> **DIRECTIVE 1**
Name every type of valve mentioned in the forum thread about booster pumps and iron filters.

I Googled for other brands and they too offer pressure regulators (probably for the intake) but haven't found any specs on them.  I know there are pressure regulators for much higher pressure but I wonder if they need to be matched to the pump so the pump doesn't short cycle (on/off) repeatedly.

Maybe I just don't understand how these pumps work and that they self regulate regardless of flow rate but I'm skeptical.  If the pressure across my iron filter varies commensurate with gpm flow, then the output of the booster would likely vary as well.


----------



## seige101 (Sep 26, 2009)

Just some random thoughts here.

Would the booster pump not try to draw water through the filter faster than the filter can process it?

What about putting a pressure tank in line after the filter?  This way you have a reserve of all ready filtered water.


----------



## LLigetfa (Sep 26, 2009)

Another approach I'm considering is to use a constant pressure system.  The variable speed submersible pump with constant pressure controller wouldn't work because of the iron filter, for two reasons.  First, the micronizer only works at low pressures.  Second, the constant pressure is measured at the storage tank, not after the iron filter.  A second variable speed pump would have to be placed in tandem after the iron filter.  It sounds expensive.

Another approach is the cycle stop valves (CSV) that work with cheaper conventional fixed rate pumps.  They are designed to keep the pump running under variable draw and not cycle on and off.  I just started looking into these systems and haven't found a schematic of exactly how they work but my guess is that it works like a flow limiting pressure regulating valve holding back some of the surplus water pressure between the pump and the pressure sensor.  From what I read, the plumbing before the pump along with the pump have to be able to sustain very high pressures which sounds like a catastrophe in waiting.  The solution might be to deploy some sort of pressure relief valve to bleed surplus pressure back to the storage tank before the iron filter.

> **DIRECTIVE 2**
Turn the lines of the listing below into a numbered list, skipping any blank lines and leaving out the picture.

> **Collected data**
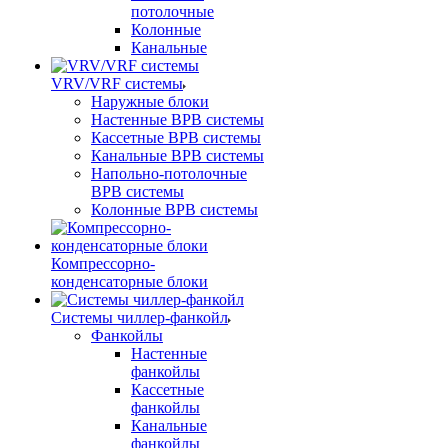
потолочные
Колонные
Канальные
VRV/VRF системы
Наружные блоки
Настенные ВРВ системы
Кассетные ВРВ системы
Канальные ВРВ системы
Напольно-потолочные
ВРВ системы
Колонные ВРВ системы
Компрессорно-
конденсаторные блоки
Системы чиллер-фанкойл
Фанкойлы
Настенные
фанкойлы
Кассетные
фанкойлы
Канальные
фанкойлы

> **YOUR RESPONSE 1**
- Cycle stop valves (CSV)
- Flow limiting pressure regulating valve
- Pressure relief valve

> **YOUR RESPONSE 2**
1. потолочные
2. Колонные
3. Канальные
4. VRV/VRF системы
5. Наружные блоки
6. Настенные ВРВ системы
7. Кассетные ВРВ системы
8. Канальные ВРВ системы
9. Напольно-потолочные
10. ВРВ системы
11. Колонные ВРВ системы
12. Компрессорно-
13. конденсаторные блоки
14. Системы чиллер-фанкойл
15. Фанкойлы
16. Настенные
17. фанкойлы
18. Кассетные
19. фанкойлы
20. Канальные
21. фанкойлы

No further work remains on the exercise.